• [WHAT THE TASK REQUIRES]
Rewrite every line of the material below with "series" swapped for "data series" and everything else unchanged, leaving the pictures out.

• [DATA TO USE]
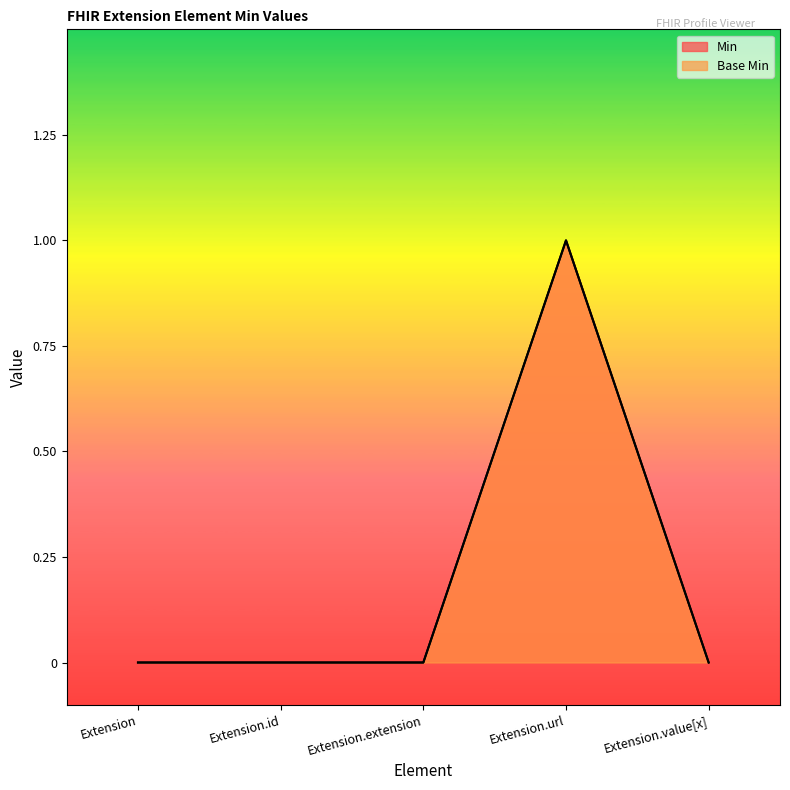

True or false: Base Min has more than 2 interior local peaks.

False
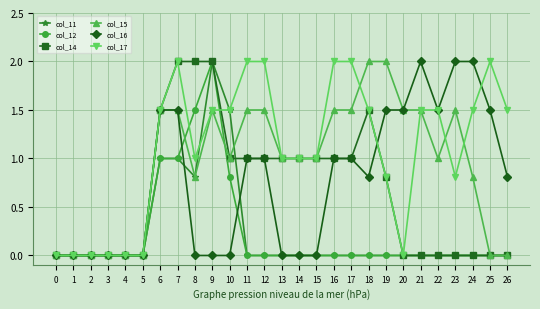

True or false: col_12 has more than 0 interior local peaks.

True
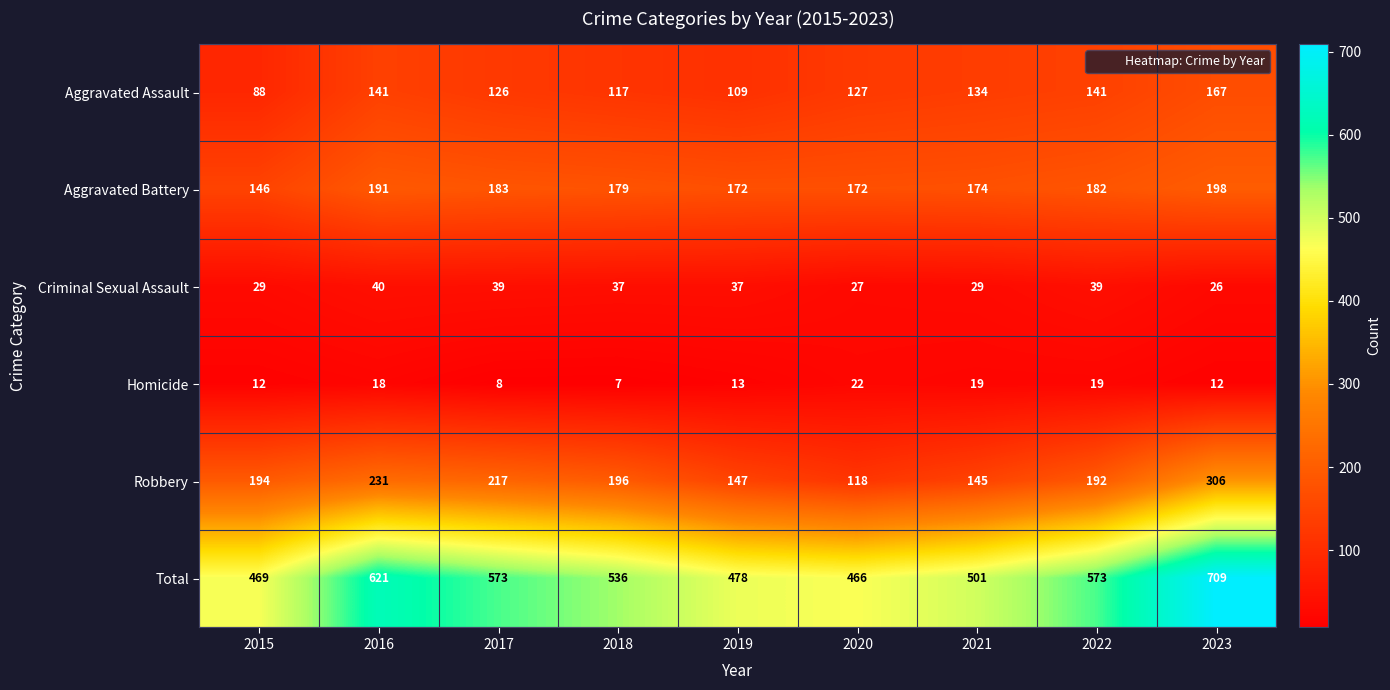

What is the highest value of the Total series?

709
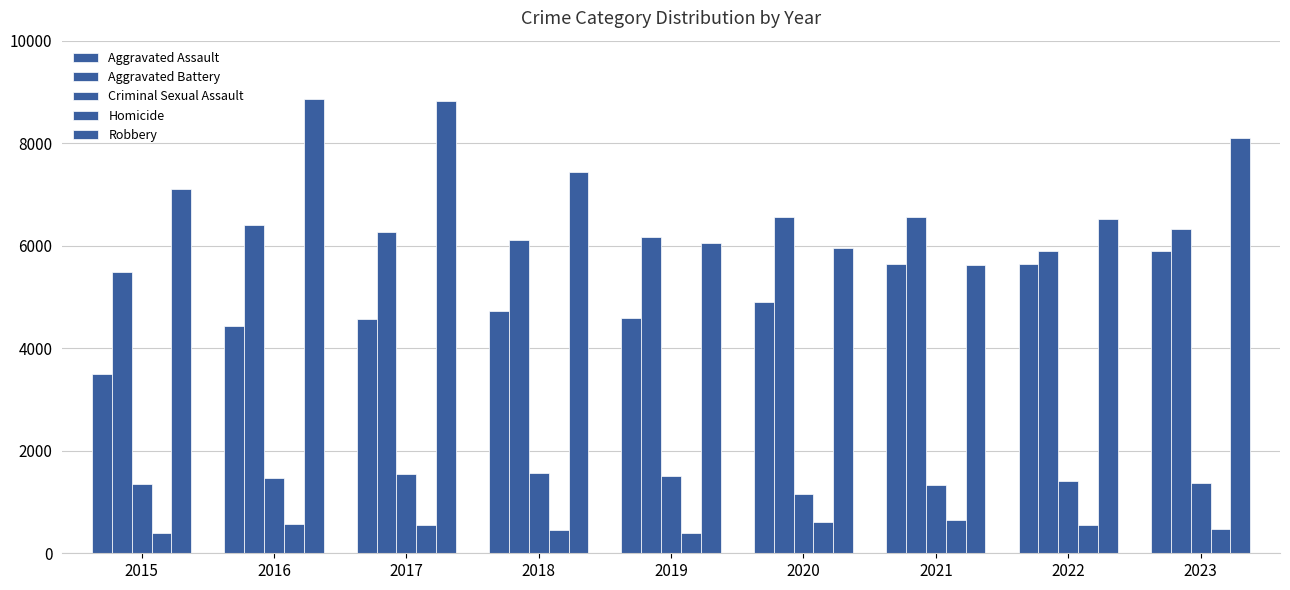

At which category does the chart reach its minimum across all series?

2015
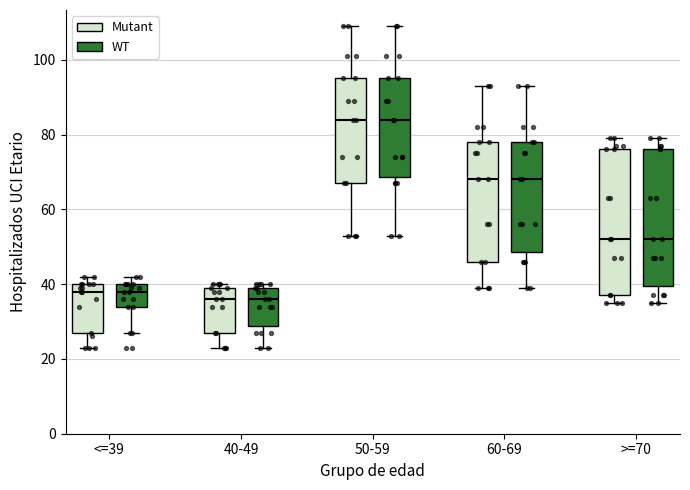

Which box is the tallest, from its lower edge to its upper edge?

>=70 (Mutant)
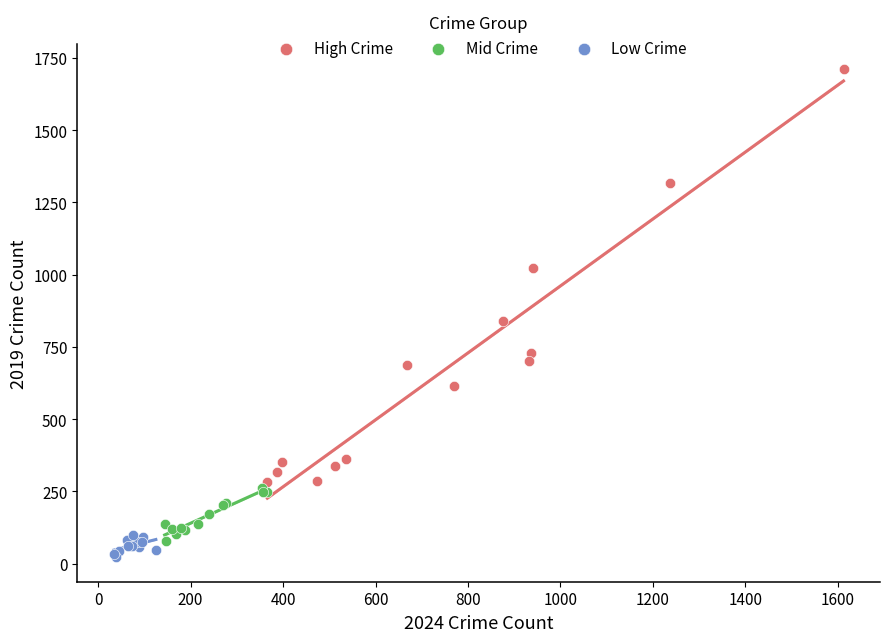

Which series has the largest Y range (max minus min)?

High Crime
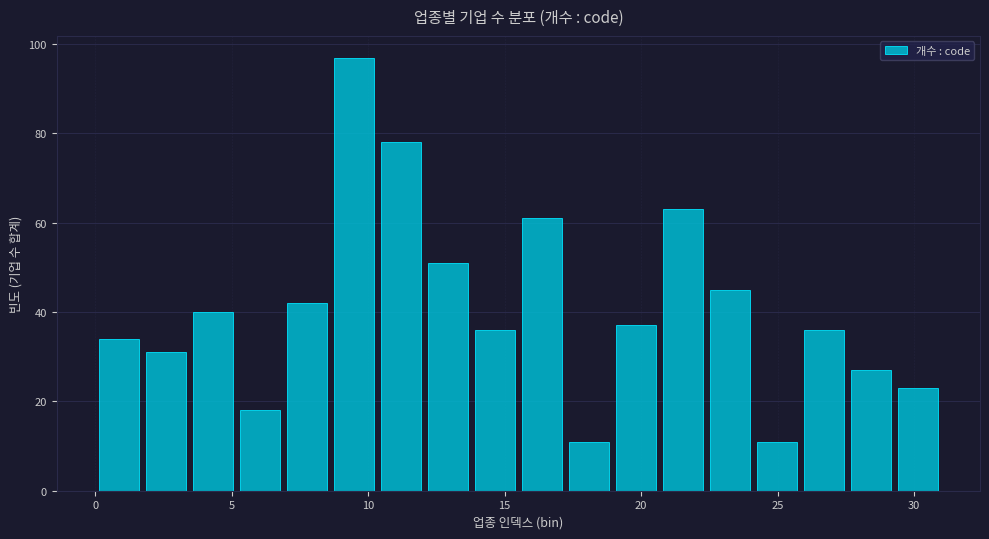

Read against the x-axis, roughly where is the centre of the tallest bar?

9.5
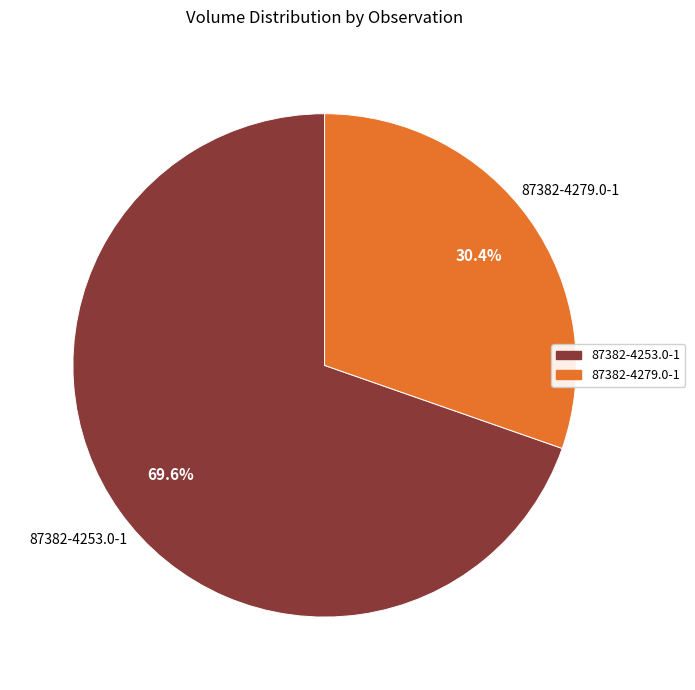

Count the number of slices in the pie.

2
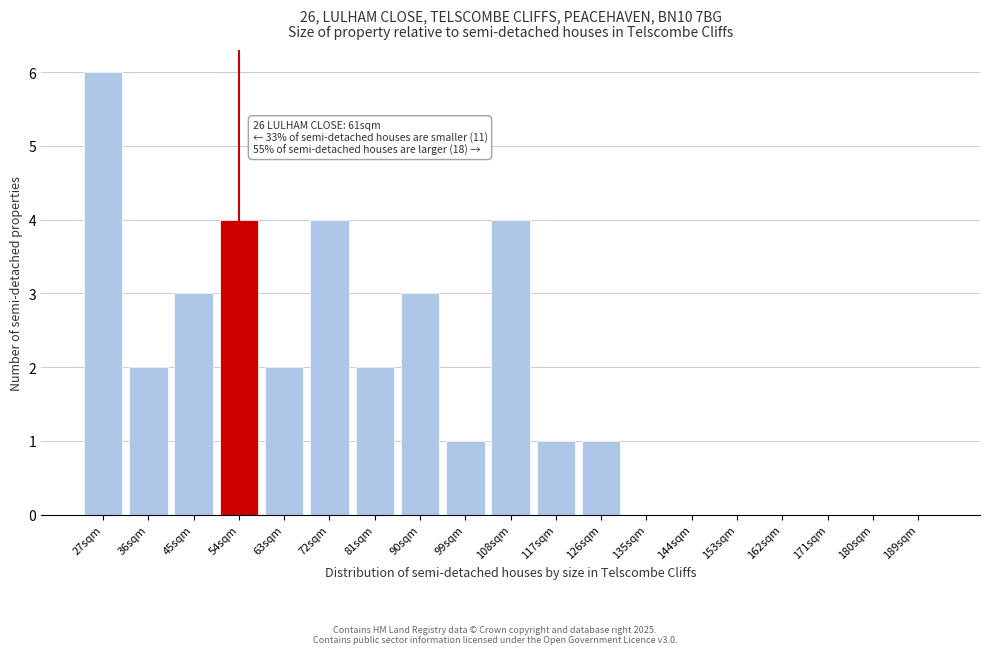

Reading right to left, list all the values displayed in this chart.

189sqm=0	180sqm=0	171sqm=0	162sqm=0	153sqm=0	144sqm=0	135sqm=0	126sqm=1	117sqm=1	108sqm=4	99sqm=1	90sqm=3	81sqm=2	72sqm=4	63sqm=2	54sqm=4	45sqm=3	36sqm=2	27sqm=6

• [YOUR SOLUTION]
True or false: Base Min has more than 2 interior local peaks.

False

True or false: col_12 has more than 0 interior local peaks.

True

What is the highest value of the Total data series?

709

At which category does the chart reach its minimum across all data series?

2015

Which box is the tallest, from its lower edge to its upper edge?

>=70 (Mutant)

Which data series has the largest Y range (max minus min)?

High Crime

Read against the x-axis, roughly where is the centre of the tallest bar?

9.5

Count the number of slices in the pie.

2

Reading right to left, list all the values displayed in this chart.

189sqm=0	180sqm=0	171sqm=0	162sqm=0	153sqm=0	144sqm=0	135sqm=0	126sqm=1	117sqm=1	108sqm=4	99sqm=1	90sqm=3	81sqm=2	72sqm=4	63sqm=2	54sqm=4	45sqm=3	36sqm=2	27sqm=6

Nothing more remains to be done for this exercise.